Nichole ate the scallion pancake with a Coke.
The bill was $50, or $25/person, plus tip.
JM gave Heritage Tavern an A-; Nichole gave Heritage Tavern a B+ (see our grading rubric).
Retro naming is all the rage in Madison, as if it communicates something about the nature of your storied cuisine. Vintage... Old Fashioned... Heritage... Certainly, you can find quality food at places whose names range from soup to nuts, but the shorthand of naming yourself something old is equal parts small-c conservative (though the Heritage Foundation does cross the mind) and trying to build in more tradition than you can rightly claim.
On the night we went, and most nights, the server assured us, we could have walked into Heritage Tavern and ordered a whole roast suckling pig to eat family-style, and it would be ready in about an hour. The whole menu is the kind of production that we'd like to call sophisticated, but hesitate to, because that implies that we have some broader knowledge, and what we actually mean is it's way above our heads. Some key words popped out - Au Bon Canard duck breast, Waygu beef, and Mangalitsa pork, for example. So, Heritage is a place for food people.
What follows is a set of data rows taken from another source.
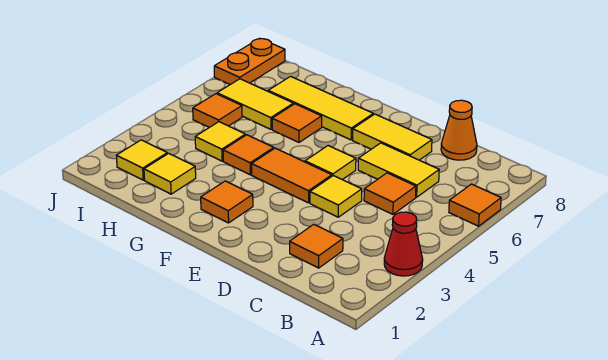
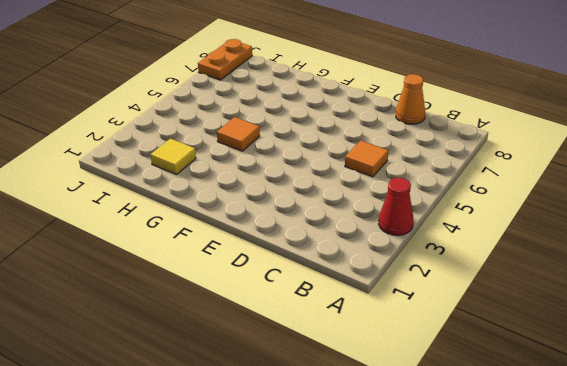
none -> orange 1x1 tile [449,184,501,226]
none -> orange 1x1 tile [290,224,343,268]
none -> yellow 1x2 tile [358,143,439,197]

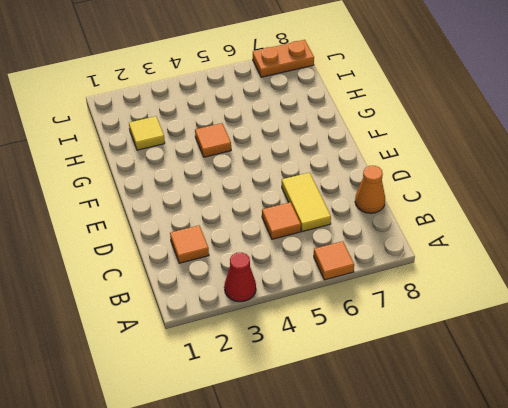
none -> yellow 1x1 tile [310,176,362,217]
none -> yellow 1x2 tile [353,114,432,160]
none -> orange 1x2 tile [252,148,332,203]

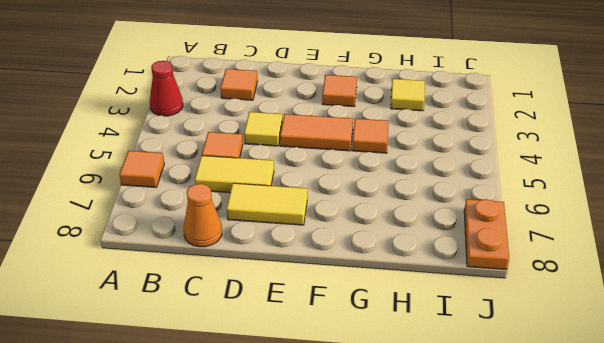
none -> yellow 1x1 tile [305,146,356,180]
none -> yellow 1x3 tile [268,76,373,140]
none -> orange 1x1 tile [272,104,322,142]

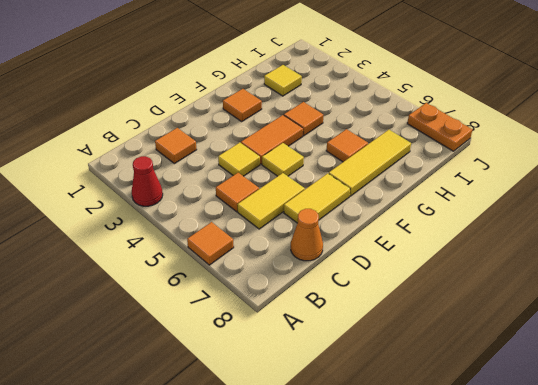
none -> yellow 1x1 tile [195,122,245,161]
none -> yellow 1x2 tile [217,79,293,129]
none -> yellow 1x1 tile [116,140,167,180]

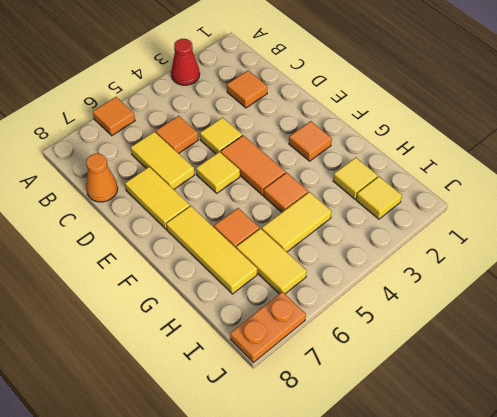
yellow 1x2 tile [262,192,332,252] -> yellow 1x1 tile [195,122,245,161]
none -> orange 1x1 tile [193,94,242,127]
As it turns out, we didn't eat anything with feet. We only noticed that in retrospect - it wasn't an ideological stance or anything. Though it turned out to be a cheap way to go.
The bread plate was nice. There were baguette slices brought in from either Batch or Madison Sourdough (dang, we are off our game), fresh butter, and a generous pile of fleur de sel that Nichole put on everything because she just loves salt. There was a little jar of pickled asparagus, too, more on that later.
The bouillabaisse was a wonder of fishy goodness in both senses. In many ways, there was seafood here that JM just plain would not have eaten if it hadn't been coated in buttery soup. The flavor, though, was right, with more spices than specifically seafood-y overtaste. This all turned out to be good because Heritage had the JM-style problem, namely everything looked great except for one thing in each preparation that scared him off. In some ways, the less he knows about what's on his plate, the better.
The vegetarian scallion pancake & root vegetable slaw dish was pretty, and colorful. The cubes of fried tofu were amazing - soft and light. The slaw, carrot planks and long, unruly red and green cabbage shreds, came in a creamy white soy dressing. The gochujang butter, made with Korean fermented chili paste, added a bite to the works. The cashews were chewy little nuggets and the fried farm egg was delicious; probably the least fun but most filling part of the dish was the actual pancake, which seemed a little overcooked.
Based on the not-so-wonderful asparagus (woody and greyish) that came with the bread plate, and the little dish of kimchi with the scallion pancakes, the pickle program at Heritage could use some fine-tuning. The flavors were OK but the textures were just a little soft, and the colors unappealing.
Other than that, Heritage offers a high-end experience at just below market prices. That makes it a go-to spot for after work drinks and fancy dinner, but it sure seems like Madison has a lot of these places and we can only hope that each one survives the others.